Reproduce the records from the line containing "文章转载自 开源中国社区" through the end of the records, changing "Blog Yazılarımız" to "Blog" and leaving every other line as it stands. Omit the pictures from your answer.
Records to process Start Marker
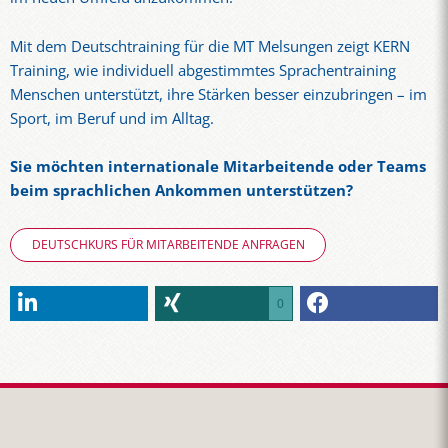
Mit dem Deutschtraining für die MT Melsungen zeigt KERN
Training, wie individuell abgestimmtes Sprachentraining
Menschen unterstützt, ihre Stärken besser einzubringen – im
Sport, im Beruf und im Alltag.
Sie möchten internationale Mitarbeitende oder Teams
beim sprachlichen Ankommen unterstützen?
DEUTSCHKURS FÜR MITARBEITENDE ANFRAGEN
0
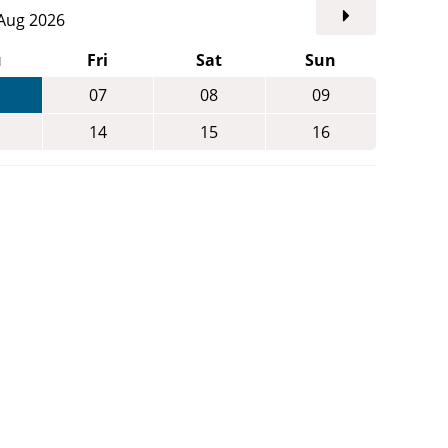
. Aug 2026
u
Fri
Sat
Sun
07
08
09
14
15
16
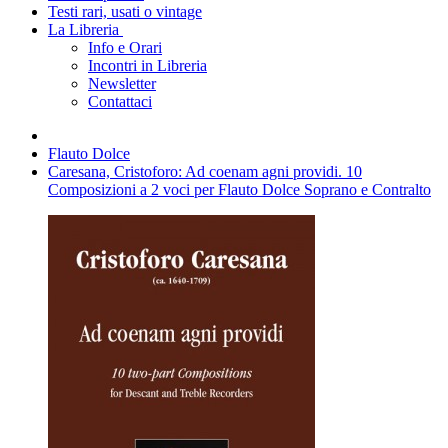
Testi rari, usati o vintage
La Libreria
Info e Orari
Incontri in Libreria
Newsletter
Contattaci
Flauto Dolce
Caresana, Cristoforo: Ad coenam agni providi. 10
Composizioni a 2 voci per Flauto Dolce Soprano e Contralto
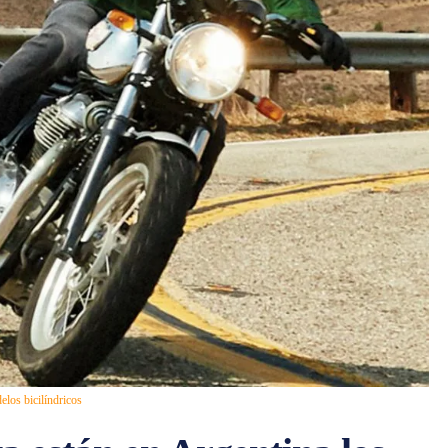
los bicilíndricos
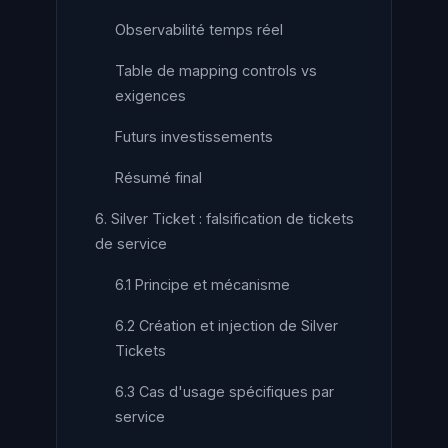
Observabilité temps réel
Table de mapping controls vs
exigences
Futurs investissements
Résumé final
6. Silver Ticket : falsification de tickets
de service
6.1 Principe et mécanisme
6.2 Création et injection de Silver
Tickets
6.3 Cas d'usage spécifiques par
service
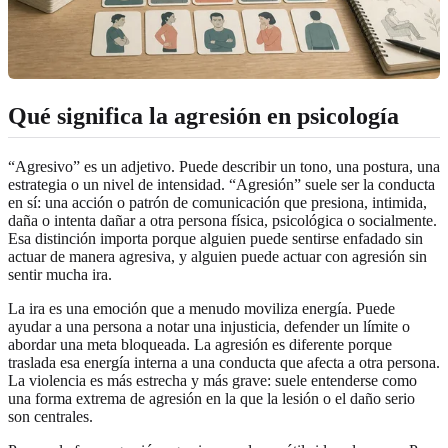
Qué significa la agresión en psicología
“Agresivo” es un adjetivo. Puede describir un tono, una postura, una
estrategia o un nivel de intensidad. “Agresión” suele ser la conducta
en sí: una acción o patrón de comunicación que presiona, intimida,
daña o intenta dañar a otra persona física, psicológica o socialmente.
Esa distinción importa porque alguien puede sentirse enfadado sin
actuar de manera agresiva, y alguien puede actuar con agresión sin
sentir mucha ira.
La ira es una emoción que a menudo moviliza energía. Puede
ayudar a una persona a notar una injusticia, defender un límite o
abordar una meta bloqueada. La agresión es diferente porque
traslada esa energía interna a una conducta que afecta a otra persona.
La violencia es más estrecha y más grave: suele entenderse como
una forma extrema de agresión en la que la lesión o el daño serio
son centrales.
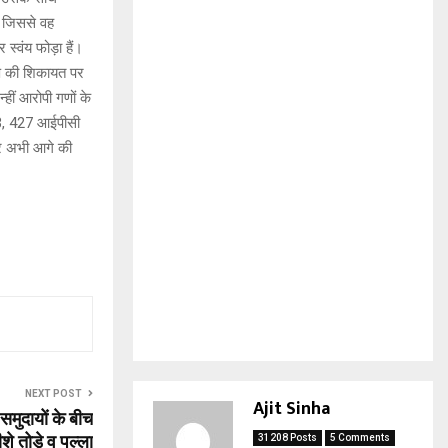
 जिससे वह
्वंय फोड़ा हैं।
्ष की शिकायत पर
हीं आरोपी गणों के
53, 427 आईपीसी
और अभी आगे की
NEXT POST
Ajit Sinha
 समुदायों के बीच
शे तोड़े व पल्ला
31208 Posts
5 Comments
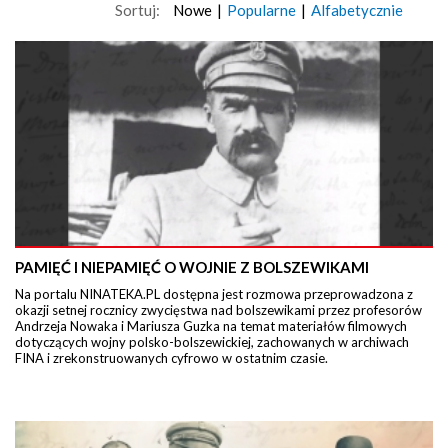
Sortuj:
Nowe
|
Popularne
|
Alfabetycznie
PAMIĘĆ I NIEPAMIĘĆ O WOJNIE Z BOLSZEWIKAMI
Na portalu NINATEKA.PL dostępna jest rozmowa przeprowadzona z
okazji setnej rocznicy zwycięstwa nad bolszewikami przez profesorów
Andrzeja Nowaka i Mariusza Guzka na temat materiałów filmowych
dotyczących wojny polsko-bolszewickiej, zachowanych w archiwach
FINA i zrekonstruowanych cyfrowo w ostatnim czasie.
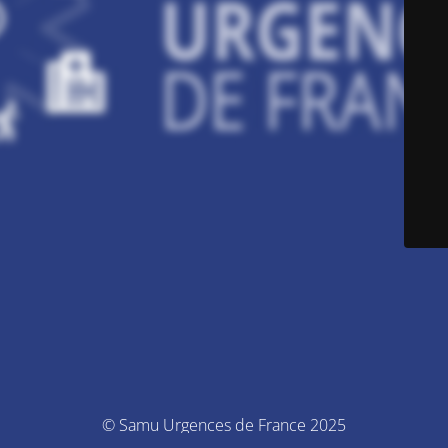
© Samu Urgences de France 2025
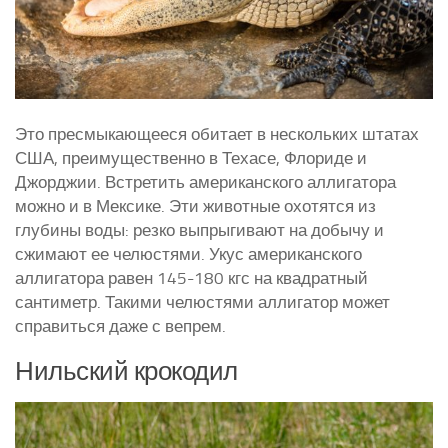
Это пресмыкающееся обитает в нескольких штатах
США, преимущественно в Техасе, Флориде и
Джорджии. Встретить американского аллигатора
можно и в Мексике. Эти животные охотятся из
глубины воды: резко выпрыгивают на добычу и
сжимают ее челюстями. Укус американского
аллигатора равен 145-180 кгс на квадратный
сантиметр. Такими челюстями аллигатор может
справиться даже с вепрем.
Нильский крокодил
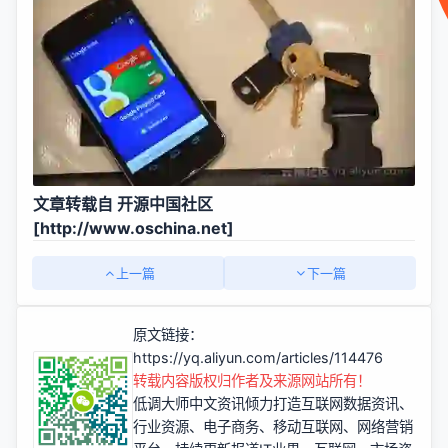
文章转载自 开源中国社区
[
http://www.oschina.net]
上一篇
下一篇
原文链接：
https://yq.aliyun.com/articles/114476
转载内容版权归作者及来源网站所有！
低调大师中文资讯倾力打造互联网数据资讯、
行业资源、电子商务、移动互联网、网络营销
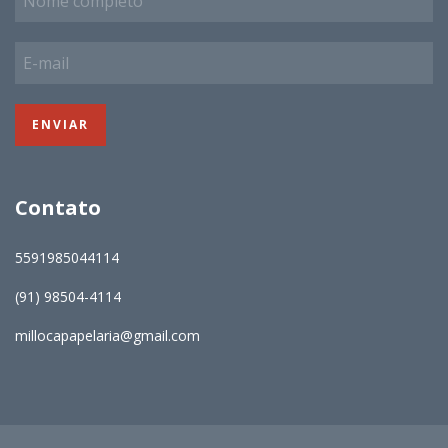
Contato
5591985044114
(91) 98504-4114
millocapapelaria@gmail.com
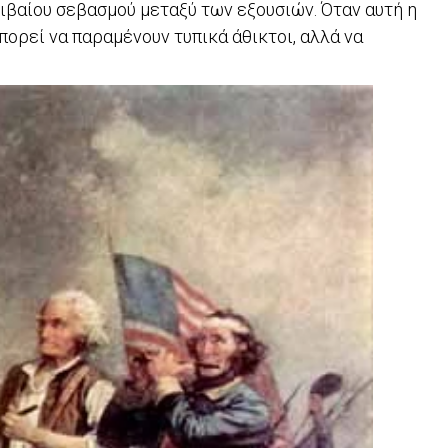
οιβαίου σεβασμού μεταξύ των εξουσιών. Όταν αυτή η
πορεί να παραμένουν τυπικά άθικτοι, αλλά να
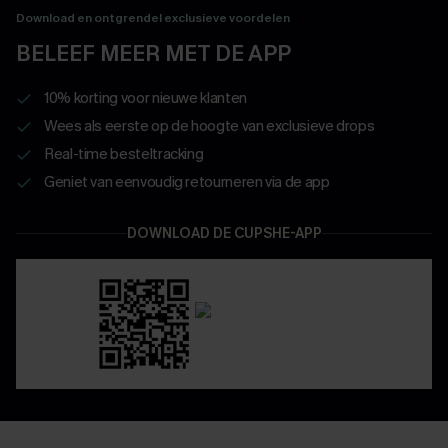
Download en ontgrendel exclusieve voordelen
BELEEF MEER MET DE APP
10% korting voor nieuwe klanten
Wees als eerste op de hoogte van exclusieve drops
Real-time besteltracking
Geniet van eenvoudig retourneren via de app
DOWNLOAD DE CUPSHE-APP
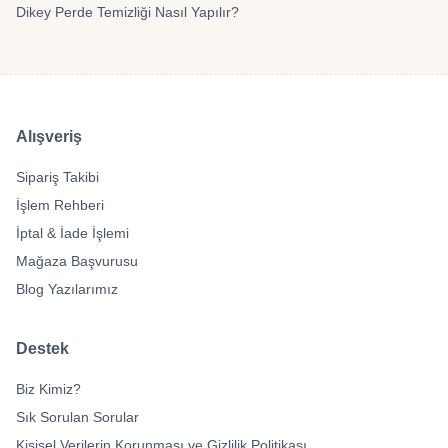
Dikey Perde Temizliği Nasıl Yapılır?
Alışveriş
Sipariş Takibi
İşlem Rehberi
İptal & İade İşlemi
Mağaza Başvurusu
Blog Yazılarımız
Destek
Biz Kimiz?
Sık Sorulan Sorular
Kişisel Verilerin Korunması ve Gizlilik Politikası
Records to process End Marker
**Exercise solution:**
文章转载自 开源中国社区
[
http://www.oschina.net]
上一篇
下一篇
原文链接：
https://yq.aliyun.com/articles/114476
转载内容版权归作者及来源网站所有！
低调大师中文资讯倾力打造互联网数据资讯、
行业资源、电子商务、移动互联网、网络营销
Contato
5591985044114
(91) 98504-4114
millocapapelaria@gmail.com
οιβαίου σεβασμού μεταξύ των εξουσιών. Όταν αυτή η
πορεί να παραμένουν τυπικά άθικτοι, αλλά να
Download en ontgrendel exclusieve voordelen
BELEEF MEER MET DE APP
10% korting voor nieuwe klanten
Wees als eerste op de hoogte van exclusieve drops
Real-time besteltracking
Geniet van eenvoudig retourneren via de app
DOWNLOAD DE CUPSHE-APP
Dikey Perde Temizliği Nasıl Yapılır?
Alışveriş
Sipariş Takibi
İşlem Rehberi
İptal & İade İşlemi
Mağaza Başvurusu
Blog
Destek
Biz Kimiz?
Sık Sorulan Sorular
Kişisel Verilerin Korunması ve Gizlilik Politikası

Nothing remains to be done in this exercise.